Six patterns, more or less universal across orgs above a few hundred users.

  1. Duplicate automation that nobody has pruned because removing it feels risky.
  2. Flows that do what a trigger handler would do in half the lines, and triggers that do what a flow would do with less overhead.
  3. Apex test classes that exist only for coverage, with no assertions, written in a hurry before go-live.
  4. Fields on core objects that have not been written to in over a year but are still included in page layouts, reports, and flows.
  5. Sandbox sprawl. Four developer sandboxes, two partial copies, a full copy that has not been refreshed in eighteen months.
  6. A release process that relies on one person's tribal knowledge and a change set.

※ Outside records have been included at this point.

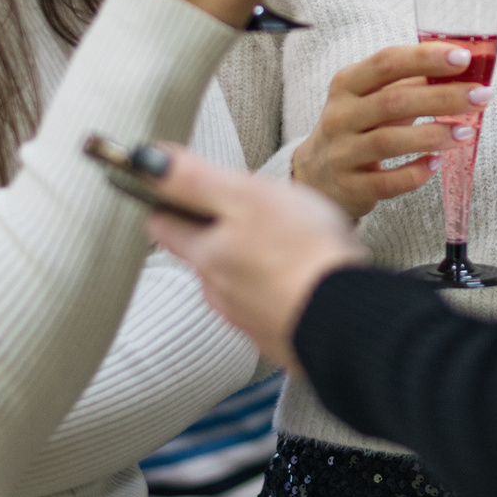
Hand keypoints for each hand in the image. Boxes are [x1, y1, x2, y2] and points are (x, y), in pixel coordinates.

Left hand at [142, 145, 366, 367]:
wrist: (350, 321)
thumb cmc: (303, 252)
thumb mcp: (246, 198)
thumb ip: (194, 179)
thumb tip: (146, 159)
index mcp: (205, 255)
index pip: (164, 224)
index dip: (170, 199)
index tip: (185, 185)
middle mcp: (218, 292)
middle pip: (204, 253)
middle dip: (221, 230)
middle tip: (255, 209)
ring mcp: (249, 320)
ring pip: (238, 280)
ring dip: (254, 261)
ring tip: (288, 243)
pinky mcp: (281, 337)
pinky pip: (270, 305)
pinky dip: (280, 288)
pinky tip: (306, 276)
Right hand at [291, 41, 489, 218]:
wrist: (316, 175)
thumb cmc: (358, 127)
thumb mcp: (371, 98)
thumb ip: (408, 84)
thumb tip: (462, 70)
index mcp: (347, 84)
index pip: (386, 63)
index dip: (425, 58)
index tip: (463, 57)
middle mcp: (340, 116)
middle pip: (392, 102)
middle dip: (442, 97)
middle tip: (480, 95)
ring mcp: (342, 153)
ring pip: (389, 141)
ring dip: (433, 135)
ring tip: (466, 132)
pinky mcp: (350, 187)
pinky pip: (386, 182)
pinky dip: (414, 173)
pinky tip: (436, 164)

None of these are catastrophic in isolation. Together they slow a team down, and they compound. A team shipping against an org with all six is spending a meaningful part of every sprint fighting drag.

What it costs to ignore

Two costs, one loud and one quiet.

The loud cost is the eventual incident. An automation conflict that corrupts data. An integration that silently drops records. A performance issue in production that forces an emergency architecture change. These are rare but expensive when they happen, and they are almost always traceable to debt that had been accumulating for months.

The quiet cost is velocity. A team shipping against a clean org is two to three times faster than the same team shipping against a messy one. Over a year, that is the difference between shipping the roadmap and shipping half of it.

You do not have to fix everything

The point of the audit is not to produce a list that overwhelms the team. It is to produce a small number of high-leverage fixes that can be executed in the next two quarters without derailing roadmap work.

Usually that is three to five initiatives: a data model prune, an automation consolidation, a test coverage push on the highest-risk classes, a CI/CD upgrade, and a documentation pass. Each is a few-week project. Each returns months of velocity.

If you are staring at an org you inherited and you have that uncomfortable feeling that something is off, this is the week of work to run. Either we can help, or you can run the playbook yourself. Either way, seeing it clearly is most of the fight.